Output exactly the span of lines beginning with the one that holds "Gerais alcançou a marca de 3 milh" and ending with the last line of the data below.
+++ Exercise material
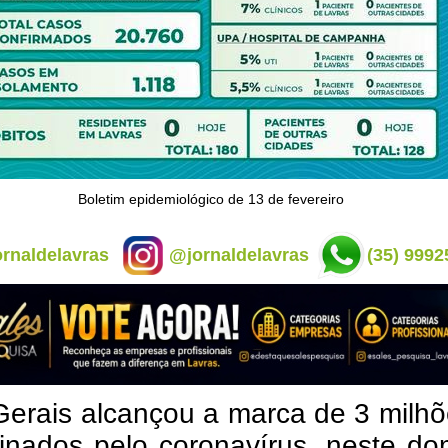
Boletim epidemiológico de 13 de fevereiro
rnaldelavras
@jornaldelavras
(35) 9992
Gerais alcançou a marca de 3 milh
inados pelo coronavírus, neste do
++++++
**Solved exercise:**
Gerais alcançou a marca de 3 milh
inados pelo coronavírus, neste do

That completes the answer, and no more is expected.